Silvia è una donna di Roma che ha scoperto di essere incinta, ma dopo un controllo, purtroppo, scopre di aver avuto un aborto spontaneo, risalente alla settimana precedente. In questi casi si procede con il ‘raschiamento’, ossia la rimozione del feto dall’utero della donna. Si tratta di una procedura invasiva ma necessaria, dato che bisogna tenere conto non solo della presenza di un corpo estraneo all’interno dell’utero, ma anche delle possibilmente difficili condizioni psicologiche della donna.
Ebbene, Silvia il raschiamento non è ancora riuscito a ottenerlo, perché gli unici giorni in cui l’ospedale San Camillo di Roma compie la procedura sono lunedì e giovedì, quest’anno rispettivamente Pasquetta e 25 aprile. Dopo quindi quasi tre settimane, Silvia non ha ancora avuto accesso alla procedura.

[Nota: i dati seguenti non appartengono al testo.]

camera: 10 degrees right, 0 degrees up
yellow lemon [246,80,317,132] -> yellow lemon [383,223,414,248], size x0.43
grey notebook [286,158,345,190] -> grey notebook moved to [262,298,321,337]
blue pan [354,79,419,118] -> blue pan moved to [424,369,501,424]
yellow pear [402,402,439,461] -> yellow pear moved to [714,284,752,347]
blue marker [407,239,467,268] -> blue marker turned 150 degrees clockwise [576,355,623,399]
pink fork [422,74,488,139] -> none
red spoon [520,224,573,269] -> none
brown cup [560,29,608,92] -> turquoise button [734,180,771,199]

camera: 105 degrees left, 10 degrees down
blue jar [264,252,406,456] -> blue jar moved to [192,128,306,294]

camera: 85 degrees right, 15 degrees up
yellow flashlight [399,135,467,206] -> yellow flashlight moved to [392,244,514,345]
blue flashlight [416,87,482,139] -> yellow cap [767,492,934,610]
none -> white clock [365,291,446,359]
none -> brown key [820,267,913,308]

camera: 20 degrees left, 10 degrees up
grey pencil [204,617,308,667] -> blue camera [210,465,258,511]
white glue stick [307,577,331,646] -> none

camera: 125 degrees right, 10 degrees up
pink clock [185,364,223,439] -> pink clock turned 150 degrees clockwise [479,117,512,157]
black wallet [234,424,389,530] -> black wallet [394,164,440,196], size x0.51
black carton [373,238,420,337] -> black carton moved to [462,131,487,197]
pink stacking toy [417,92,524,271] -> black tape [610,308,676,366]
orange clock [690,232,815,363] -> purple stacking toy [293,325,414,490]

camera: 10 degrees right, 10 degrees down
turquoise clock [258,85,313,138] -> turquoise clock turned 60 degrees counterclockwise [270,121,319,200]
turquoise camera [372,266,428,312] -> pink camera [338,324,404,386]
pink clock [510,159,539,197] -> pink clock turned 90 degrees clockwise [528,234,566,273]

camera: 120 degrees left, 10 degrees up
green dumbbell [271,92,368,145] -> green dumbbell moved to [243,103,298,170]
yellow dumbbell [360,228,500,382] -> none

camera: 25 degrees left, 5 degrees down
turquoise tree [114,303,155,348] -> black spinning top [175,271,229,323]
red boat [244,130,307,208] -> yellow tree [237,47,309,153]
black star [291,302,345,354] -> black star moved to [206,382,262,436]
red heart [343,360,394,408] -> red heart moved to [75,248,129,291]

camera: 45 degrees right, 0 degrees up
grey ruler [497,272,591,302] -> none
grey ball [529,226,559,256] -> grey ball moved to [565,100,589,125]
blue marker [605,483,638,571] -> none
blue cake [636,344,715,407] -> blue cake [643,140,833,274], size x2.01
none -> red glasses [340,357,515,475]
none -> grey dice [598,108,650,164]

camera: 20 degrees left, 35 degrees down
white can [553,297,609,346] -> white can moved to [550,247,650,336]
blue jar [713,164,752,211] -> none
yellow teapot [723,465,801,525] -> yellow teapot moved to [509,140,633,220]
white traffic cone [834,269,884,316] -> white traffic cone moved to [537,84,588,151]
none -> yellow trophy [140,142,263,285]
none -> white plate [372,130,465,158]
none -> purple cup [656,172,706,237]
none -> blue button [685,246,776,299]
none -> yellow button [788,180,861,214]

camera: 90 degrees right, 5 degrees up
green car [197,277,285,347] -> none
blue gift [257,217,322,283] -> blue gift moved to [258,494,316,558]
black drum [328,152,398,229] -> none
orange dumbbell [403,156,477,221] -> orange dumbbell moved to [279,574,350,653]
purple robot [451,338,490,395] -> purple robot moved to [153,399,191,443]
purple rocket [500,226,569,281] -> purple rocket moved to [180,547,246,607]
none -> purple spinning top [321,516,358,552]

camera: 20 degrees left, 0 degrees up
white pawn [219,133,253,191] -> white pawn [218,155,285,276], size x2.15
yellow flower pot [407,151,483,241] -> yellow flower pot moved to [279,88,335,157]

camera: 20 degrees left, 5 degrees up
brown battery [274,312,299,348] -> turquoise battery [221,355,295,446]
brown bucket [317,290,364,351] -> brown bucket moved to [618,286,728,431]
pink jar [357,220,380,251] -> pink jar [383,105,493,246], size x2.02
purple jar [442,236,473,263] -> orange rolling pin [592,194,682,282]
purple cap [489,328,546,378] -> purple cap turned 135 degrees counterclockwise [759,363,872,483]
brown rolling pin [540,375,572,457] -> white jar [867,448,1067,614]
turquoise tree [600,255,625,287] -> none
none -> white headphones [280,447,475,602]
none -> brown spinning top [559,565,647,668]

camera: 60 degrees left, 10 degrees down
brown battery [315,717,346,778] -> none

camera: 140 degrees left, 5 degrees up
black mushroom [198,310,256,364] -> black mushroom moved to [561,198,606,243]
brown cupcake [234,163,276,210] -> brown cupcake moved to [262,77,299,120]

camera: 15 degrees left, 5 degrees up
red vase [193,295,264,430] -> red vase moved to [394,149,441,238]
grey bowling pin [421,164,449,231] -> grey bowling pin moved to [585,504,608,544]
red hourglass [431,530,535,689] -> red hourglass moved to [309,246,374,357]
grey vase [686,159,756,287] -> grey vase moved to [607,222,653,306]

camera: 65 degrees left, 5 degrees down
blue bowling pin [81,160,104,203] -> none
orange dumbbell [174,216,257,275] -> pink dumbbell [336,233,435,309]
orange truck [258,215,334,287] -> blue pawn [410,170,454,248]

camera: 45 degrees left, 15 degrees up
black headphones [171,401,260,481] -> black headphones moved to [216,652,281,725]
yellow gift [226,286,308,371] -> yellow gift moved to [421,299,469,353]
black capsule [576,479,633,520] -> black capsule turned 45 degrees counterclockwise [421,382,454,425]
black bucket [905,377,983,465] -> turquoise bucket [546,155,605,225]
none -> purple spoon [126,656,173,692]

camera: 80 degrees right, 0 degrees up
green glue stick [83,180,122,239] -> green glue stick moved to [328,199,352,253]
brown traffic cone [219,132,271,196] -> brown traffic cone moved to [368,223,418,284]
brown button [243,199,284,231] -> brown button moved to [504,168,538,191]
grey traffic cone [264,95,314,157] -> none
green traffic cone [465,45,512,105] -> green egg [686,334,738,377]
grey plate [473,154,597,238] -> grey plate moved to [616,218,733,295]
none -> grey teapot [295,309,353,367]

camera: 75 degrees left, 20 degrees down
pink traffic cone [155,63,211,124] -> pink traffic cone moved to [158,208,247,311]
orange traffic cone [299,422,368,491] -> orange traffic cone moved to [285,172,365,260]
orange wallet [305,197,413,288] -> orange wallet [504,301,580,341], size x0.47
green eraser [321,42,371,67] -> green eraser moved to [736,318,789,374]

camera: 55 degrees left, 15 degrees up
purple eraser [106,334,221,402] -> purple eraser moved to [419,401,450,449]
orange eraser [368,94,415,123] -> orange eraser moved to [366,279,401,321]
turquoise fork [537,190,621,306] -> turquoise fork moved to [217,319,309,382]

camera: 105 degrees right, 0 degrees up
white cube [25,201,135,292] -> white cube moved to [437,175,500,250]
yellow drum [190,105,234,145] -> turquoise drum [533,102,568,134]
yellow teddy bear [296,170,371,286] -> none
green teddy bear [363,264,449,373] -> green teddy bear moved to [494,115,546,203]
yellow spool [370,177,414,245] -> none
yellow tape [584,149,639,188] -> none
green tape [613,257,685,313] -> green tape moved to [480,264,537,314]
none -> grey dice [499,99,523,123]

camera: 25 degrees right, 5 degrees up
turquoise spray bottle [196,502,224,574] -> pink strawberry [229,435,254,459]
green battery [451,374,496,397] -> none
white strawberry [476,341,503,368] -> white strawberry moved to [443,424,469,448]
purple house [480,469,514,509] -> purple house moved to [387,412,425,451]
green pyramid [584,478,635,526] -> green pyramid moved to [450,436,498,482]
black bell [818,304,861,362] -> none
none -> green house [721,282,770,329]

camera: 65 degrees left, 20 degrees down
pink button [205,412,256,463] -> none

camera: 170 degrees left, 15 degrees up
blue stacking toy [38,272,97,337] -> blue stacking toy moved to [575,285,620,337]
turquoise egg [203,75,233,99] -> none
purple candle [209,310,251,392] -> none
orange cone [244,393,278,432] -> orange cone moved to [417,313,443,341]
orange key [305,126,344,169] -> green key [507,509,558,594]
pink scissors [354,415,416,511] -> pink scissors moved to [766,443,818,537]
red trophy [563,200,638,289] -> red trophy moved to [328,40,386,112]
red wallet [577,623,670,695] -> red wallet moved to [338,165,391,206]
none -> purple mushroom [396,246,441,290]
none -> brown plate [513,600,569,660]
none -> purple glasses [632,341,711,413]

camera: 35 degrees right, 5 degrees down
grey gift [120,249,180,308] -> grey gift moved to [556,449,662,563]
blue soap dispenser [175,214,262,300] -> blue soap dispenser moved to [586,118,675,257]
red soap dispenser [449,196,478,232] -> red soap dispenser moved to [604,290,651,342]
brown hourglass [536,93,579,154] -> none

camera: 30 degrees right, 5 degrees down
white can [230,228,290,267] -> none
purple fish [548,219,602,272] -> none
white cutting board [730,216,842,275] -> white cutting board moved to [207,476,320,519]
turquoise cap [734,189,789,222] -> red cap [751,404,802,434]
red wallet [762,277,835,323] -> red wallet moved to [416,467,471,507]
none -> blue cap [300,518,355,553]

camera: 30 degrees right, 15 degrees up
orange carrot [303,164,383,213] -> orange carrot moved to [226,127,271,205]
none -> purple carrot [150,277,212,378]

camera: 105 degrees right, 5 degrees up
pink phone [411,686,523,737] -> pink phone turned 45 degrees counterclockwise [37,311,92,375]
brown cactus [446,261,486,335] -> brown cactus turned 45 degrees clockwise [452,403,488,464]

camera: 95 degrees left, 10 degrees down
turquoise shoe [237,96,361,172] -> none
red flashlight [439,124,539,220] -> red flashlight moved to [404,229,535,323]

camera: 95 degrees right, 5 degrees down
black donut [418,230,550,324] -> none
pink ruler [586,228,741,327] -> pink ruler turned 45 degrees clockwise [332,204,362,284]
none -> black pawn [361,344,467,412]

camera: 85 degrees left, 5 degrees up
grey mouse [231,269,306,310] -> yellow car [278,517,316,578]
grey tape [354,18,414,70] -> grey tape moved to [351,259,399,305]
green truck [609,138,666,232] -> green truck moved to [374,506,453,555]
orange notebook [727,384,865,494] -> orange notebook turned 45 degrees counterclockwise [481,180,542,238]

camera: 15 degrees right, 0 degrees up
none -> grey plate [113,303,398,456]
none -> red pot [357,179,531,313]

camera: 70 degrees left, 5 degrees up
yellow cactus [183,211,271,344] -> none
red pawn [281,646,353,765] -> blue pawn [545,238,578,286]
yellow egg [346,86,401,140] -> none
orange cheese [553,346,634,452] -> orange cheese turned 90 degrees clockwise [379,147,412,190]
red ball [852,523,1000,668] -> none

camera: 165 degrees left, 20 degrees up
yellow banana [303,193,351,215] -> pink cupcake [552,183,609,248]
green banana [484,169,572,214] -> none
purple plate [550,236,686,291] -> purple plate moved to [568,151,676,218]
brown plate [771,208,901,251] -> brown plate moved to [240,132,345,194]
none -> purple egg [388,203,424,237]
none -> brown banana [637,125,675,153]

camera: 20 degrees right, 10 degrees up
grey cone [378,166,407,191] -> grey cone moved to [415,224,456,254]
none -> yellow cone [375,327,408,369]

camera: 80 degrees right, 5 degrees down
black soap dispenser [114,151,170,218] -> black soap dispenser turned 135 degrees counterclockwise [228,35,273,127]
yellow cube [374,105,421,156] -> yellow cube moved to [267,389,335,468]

“Esprimiamo sdegno e rabbia – dichiara Francesco Iacovone, del Cobas nazionale – mentre i dibattiti TV ci distraggono convincendoci della necessità di lavorare la domenica e i festivi, la sanità è allo sfascio e per un raschiamento si aspetta la fine del ponte Pasquale”. “Ho sentito Silvia in queste ore – prosegue il rappresentante sindacale – e ho percepito quanto il suo stato emotivo sia messo a dura prova. Quanto accaduto non è certo da Paese civile”. E quindi “mentre il commercio e la logistica funzionano h24 sette giorni a settimana, la sanità viene progressivamente smantellata a danno di tutti i cittadini, l’attenzione viene spostata sul falso diritto al consumo. Al centro del dibattito di questo Paese deve essere rimessa l’efficienza e la stringente necessità di servizi pubblici essenziali, ormai destrutturati un governo dopo l’altro”, continua Iacovone.